Discussing mental health treatment in this country is more thou-shalt-not than a CIA sex scandal. Acknowledging it directly conflicts with our American individualism -- the idea that there are chemicals and traumas and circumstances that cannot be "conquered" through willpower alone.

A few months ago, I attended a workshop where we had to listen, in silence, to another person speak for three minutes. We weren't allowed to nod, or smile, or chime in with our own experiences. The premise for this work was that most of us spend our lives wandering around trying to find someone to listen to our stories. We are engineered to share -- the latest work debacle, the new family addition, the goofy dog photo. Our social network titans figured this out before anyone else -- that we would rather let our whole lives be known to the world than suffer in silence. But we know that Facebook is not the place to achieve catharsis -- though some people certainly try!

Therapists listen when no one else does. Practitioners of talk therapy recognize that it doesn't take a medical degree to know that many of us spend our lives feeling as if no one is listening, as if we are all shuffling along in our private universes. And yet we treat our therapists, and mental health professionals, as though they were our secret shame. The persistent stigma attached to mental health services continues to damage our national health.

Acknowledging to a friend that you even have a therapist is almost a "coming out" moment.

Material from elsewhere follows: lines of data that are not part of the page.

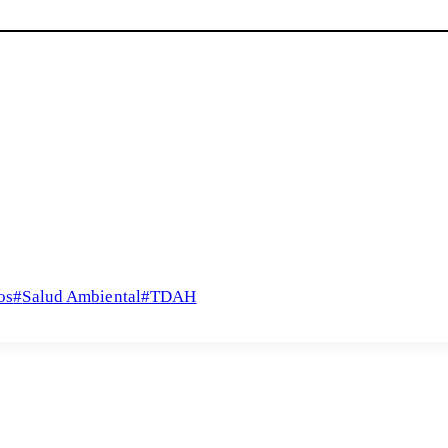
os
#
Salud Ambiental
#
TDAH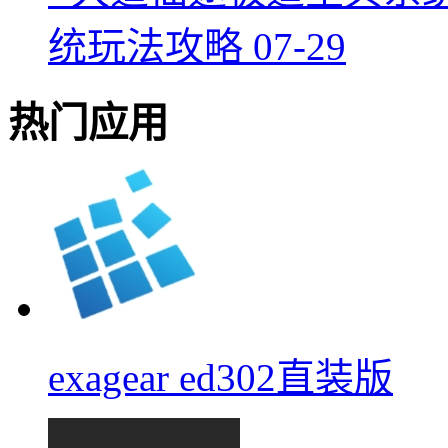
统玩法攻略
07-29
热门应用
exagear ed302直装版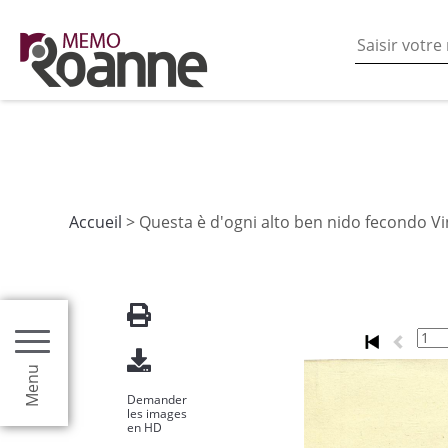
En poursuivant votre navigation sur ce site vous acceptez
les fonctionnalités de partages de contenu sur les rés
Accueil
> Questa è d'ogni alto ben nido fecondo Vi
Menu
Demander
les images
en HD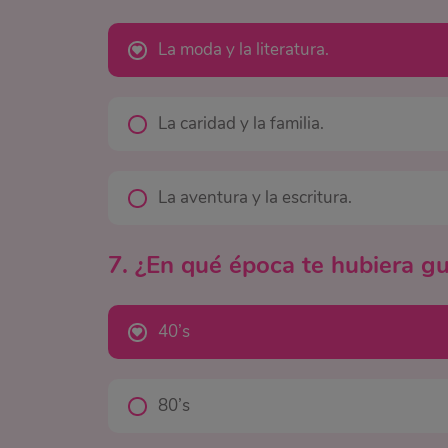
La moda y la literatura.
La caridad y la familia.
La aventura y la escritura.
7. ¿En qué época te hubiera gu
40’s
80’s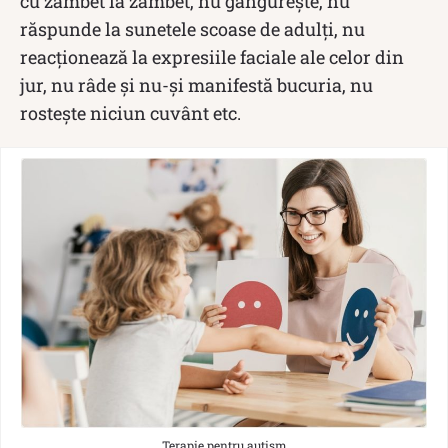
cu zâmbet la zâmbet, nu gângureşte, nu
răspunde la sunetele scoase de adulţi, nu
reacţionează la expresiile faciale ale celor din
jur, nu râde şi nu-şi manifestă bucuria, nu
rosteşte niciun cuvânt etc.
Terapie pentru autism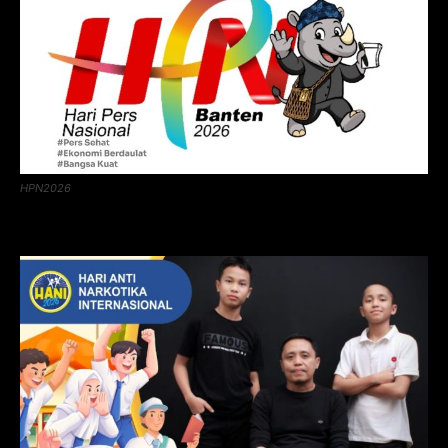
HPN2026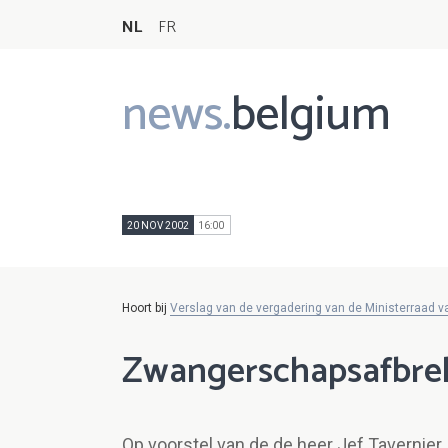
NL
FR
news.
belgium
Main
navigation
20 NOV 2002
16:00
Hoort bij
Verslag van de vergadering van de Ministerraad 
Zwangerschapsafbre
Op voorstel van de de heer Jef Tavernie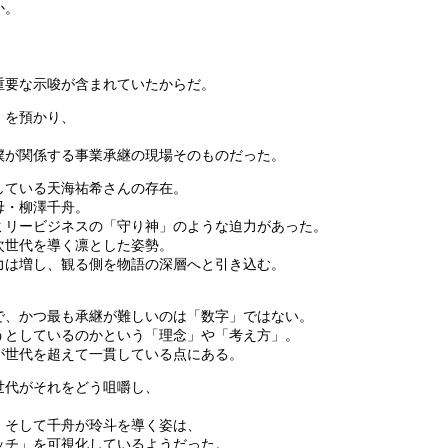
か。
重要な示唆が含まれていたからだ。
」を預かり、
。
僕が関係する事業承継の現場そのものだった。
している天海祐希さんの存在。
母・柳澤千舟。
ミリービジネスの「守り神」のような迫力があった。
次世代を導く凛とした姿勢。
力は増し、観る側を物語の深層へと引き込む。
で、かつ最も承継が難しいのは「数字」ではない。
うとしているのかという「理念」や「考え方」。
が世代を超えて一貫している点にある。
世代がそれをどう咀嚼し、
、そして千舟が玲斗を導く姿は、
ッチ」を可視化しているようだった。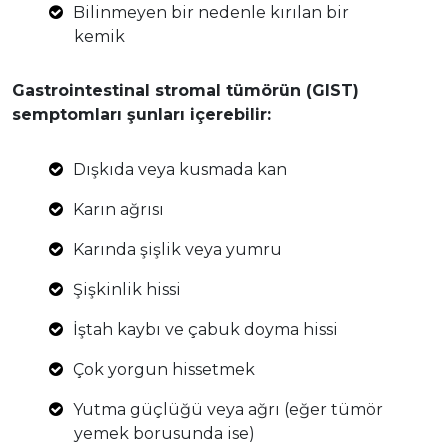
Bilinmeyen bir nedenle kırılan bir
kemik
Gastrointestinal stromal tümörün (GIST)
semptomları şunları içerebilir:
Dışkıda veya kusmada kan
Karın ağrısı
Karında şişlik veya yumru
Şişkinlik hissi
İştah kaybı ve çabuk doyma hissi
Çok yorgun hissetmek
Yutma güçlüğü veya ağrı (eğer tümör
yemek borusunda ise)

In fact, my therapist was the first person to know about me. Without him, I wonder if I would have made the transition to adult life so much more easily than the other Southern gay men I met, who descended into depression and despair. There were no marriage victories then, only headlines of defeat. I wonder if I would have been able to sustain a lasting relationship, or to learn how to trust other people, if not for him.

The therapist-patient relationship I had took many, many years to develop. Even after years of knowing him, there were still many wasted sessions when I talked about the weather, too afraid to make any part of myself known. Since moving to Massachusetts almost five years ago, I haven't had a therapist. I hope that I will have the courage to find one if I need help again.

The sad fact is that, as a country, we have decided to ignore mental illness. According to our policy of neglect, homeless people are homeless by choice. Long-term care barely exists since we devolved everything into "community centers," which also really don't exist. And when we're suffering from personal problems, we don't turn to therapists the way that we turn to other doctors -- we turn to self-medication and self-loathing, and we retreat. We systematize dysfunction. We accept that our problems are our own and no one else's, and we refuse to ask for help. To admit "weakness" is to refute American exceptionalism.

I hope that we can move past this 19th century worldview. We should start referring friends to good therapists, unashamedly, the way we would refer them to a good dentist. For now, I thank my own, and hope that others find their own path to wellness, no matter what anyone else says.